The formal lunches and dinners at the conference featured starters of lamb-stuffed vegetables and grape leaves, which the waiters always drizzled with yogurt sauce, a platter of local cheese, then some kind of grilled meat, a very fragrant herbal meat stew, and pilaf. One day we drove high up to the Caucasus where we ate at the Zirve Hotel, a brand new ski resort. Tuxedoes waiters served kuku, the herb frittata that begins most meals, along with local farm-raised trout.
The stews and soups had the herbal and sour flavors you find in Persian cuisine– but of course they weren't Persian, they were Azeri.
One day at lunch I wandered into a restaurant in Old Baku called the Old Garden. It just looked good. Two women at the next table told me I was in luck: one was a professor at Baku University and she said Old Garden was by far the best place for an authentic Azeri lunch.
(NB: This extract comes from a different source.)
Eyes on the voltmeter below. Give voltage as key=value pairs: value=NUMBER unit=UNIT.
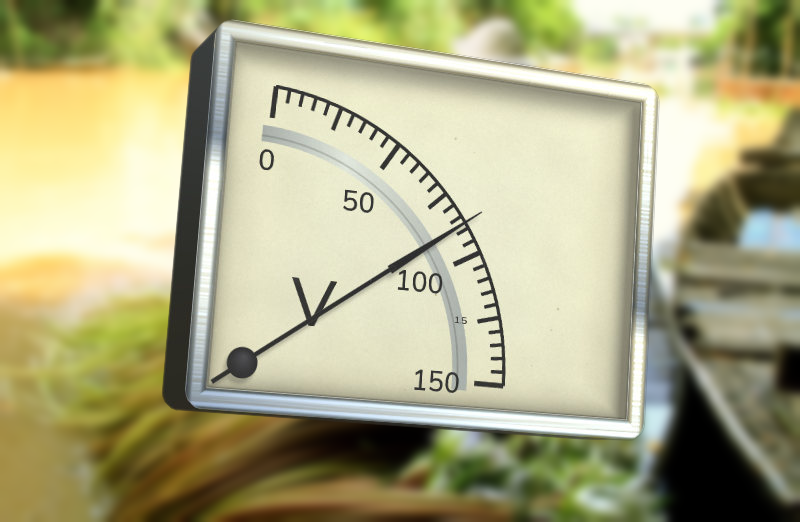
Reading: value=87.5 unit=V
I let her order something light for me: dushbara soup with small lamb-filled dumplings called pelmenyi, and two quttabs. These are turnovers made from a thin, hand-rolled dough, stuffed with vegetables or meat and cooked on a griddle. To finish, I had tea with candied watermelon.
Azerbaijan is a Shiite Muslim country, but with no state religion and separation of church and state. The wine industry there, started by either Armenians or Jews, produces excellent dark red Shiraz. The grape, known here as the syrah, is actually a native to Persia– or to Azerbaijan.
Yes, you can get a sense of Azeri food by eating Persian in Westwood, but for the real thing head to Baku. Or head to Brooklyn and viist the Old Baku restaurant, which a diplomat told me was the best Azeri food in America.
“The owner is a Jewish man from Azerbaijan,” he said.
Like a I said, a country full of pleasant surprises.